After the crisis, SA will need to grow fast and build strong resilience. Like Asian countries after the Asian financial crisis, SA needs to establish principles guiding policies towards this new path. Let me put forward four principles:
  • Fiscal balance is the cornerstone of a progressive policy for growth and resilience. There is no correlation between deficit spending, debt and progressive policies. Progressive policies limit the use of deficits to extraordinary circumstances, such as the present one.  After the crisis, SA needs to build insurance by running surpluses and building reserves, to base growth and redistributive policies on solid, long-term grounds. Deficit spending and debt accumulation are possible only if national and international rentiers are willing to finance. A policy framework dependent on external finance will be constrained by the interests of the rentiers.
  • Capital inflows and consumption-led expansions do not provide a solid base for long-term growth. Relying on international capital flows to finance private and public consumption above the productive capacity of the country makes the economy very sensitive to international events. It increases economic volatility and uncertainty, depressing investment and moving national policies away from long-term objectives. It also favours non-traded sectors, limiting the export potential of the economy and reducing its long-term growth and employment.
  • Export expansion and diversification are the main drivers of long-term growth. Exporting is the way national firms become more productive, competitive and innovative. Productivity increases wages and standards of living and generates resources for public services and redistribution. To move from a consumption-driven to an export-driven economy, a whole set of infrastructures, regulations and industrial policies needs to be reconsidered. This is now urgent because a long-term trade surplus is necessary for stabilising the economy. The devaluation of the rand exchange rate gives a competitive boost to South African firms that should not be wiped out by increasing inflation.
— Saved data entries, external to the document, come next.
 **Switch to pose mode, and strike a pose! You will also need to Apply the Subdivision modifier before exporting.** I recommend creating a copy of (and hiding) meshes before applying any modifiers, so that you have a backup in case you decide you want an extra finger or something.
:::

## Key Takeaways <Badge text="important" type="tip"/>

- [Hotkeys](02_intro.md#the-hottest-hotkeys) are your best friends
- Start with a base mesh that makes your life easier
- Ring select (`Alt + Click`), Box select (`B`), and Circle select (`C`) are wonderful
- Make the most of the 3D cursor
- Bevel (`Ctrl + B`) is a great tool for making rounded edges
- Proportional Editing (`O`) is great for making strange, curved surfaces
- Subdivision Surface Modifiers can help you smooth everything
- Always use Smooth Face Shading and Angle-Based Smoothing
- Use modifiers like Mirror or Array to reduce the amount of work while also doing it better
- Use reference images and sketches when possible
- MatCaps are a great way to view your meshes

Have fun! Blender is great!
  • Long-term growth and resilience need productive public investment in health, education and infrastructure. The operative word is productivity. In all three sectors SA has invested a lot of resources, without many returns. This cannot be accepted any longer. The productivity of the state is as important as the productivity of the private sector. SA needs to combat any position of rent-seeking in the private and in the public sector: limiting monopoly power, promoting innovation, increasing accountability, transparency and competitive pressure anywhere.
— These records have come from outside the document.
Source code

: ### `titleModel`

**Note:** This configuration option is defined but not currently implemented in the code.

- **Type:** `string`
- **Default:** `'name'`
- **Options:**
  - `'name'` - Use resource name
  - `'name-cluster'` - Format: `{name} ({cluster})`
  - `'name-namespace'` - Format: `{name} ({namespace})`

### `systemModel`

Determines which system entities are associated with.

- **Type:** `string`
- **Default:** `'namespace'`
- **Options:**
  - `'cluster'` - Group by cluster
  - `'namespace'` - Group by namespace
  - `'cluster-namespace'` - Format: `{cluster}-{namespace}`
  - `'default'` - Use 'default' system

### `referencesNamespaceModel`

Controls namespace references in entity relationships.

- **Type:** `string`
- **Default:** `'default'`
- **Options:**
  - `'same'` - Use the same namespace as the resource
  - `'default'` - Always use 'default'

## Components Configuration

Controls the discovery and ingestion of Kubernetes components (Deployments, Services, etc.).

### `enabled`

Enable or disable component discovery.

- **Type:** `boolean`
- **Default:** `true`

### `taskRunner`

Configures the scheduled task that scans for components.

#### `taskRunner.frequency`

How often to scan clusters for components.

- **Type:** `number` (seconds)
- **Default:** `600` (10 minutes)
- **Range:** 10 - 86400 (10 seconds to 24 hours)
Fiscal balance allows monetary activism. An export and investment strategy requires a monetary and fiscal policy mix that lower the real interest rate compatible with stable inflation. Fiscal policy is the dominant instrument because it defines the constraints in which monetary policy operates. A fiscal policy that targets the economy’s savings-investment balance would allow monetary policy to target macroeconomic stability at a lower level of real interest rate.
 
Health intervention and household support is the first priority, but policies should also protect the integrity of supply chains and the integrity of labour contracts, even with a temporary reduction of wages and public guarantees. The partial economic freeze allows the speeding up of infrastructure maintenance and renewal. Bureaucracy in business licensing and exporting should be simplified to the point of irrelevance. To finance this interventions, SA needs instruments that are efficient and coherent, with long-term objectives.
 
Professor Nicola Viegi is the South African Reserve Bank Chair in Monetary Policy Studies, University of Pretoria.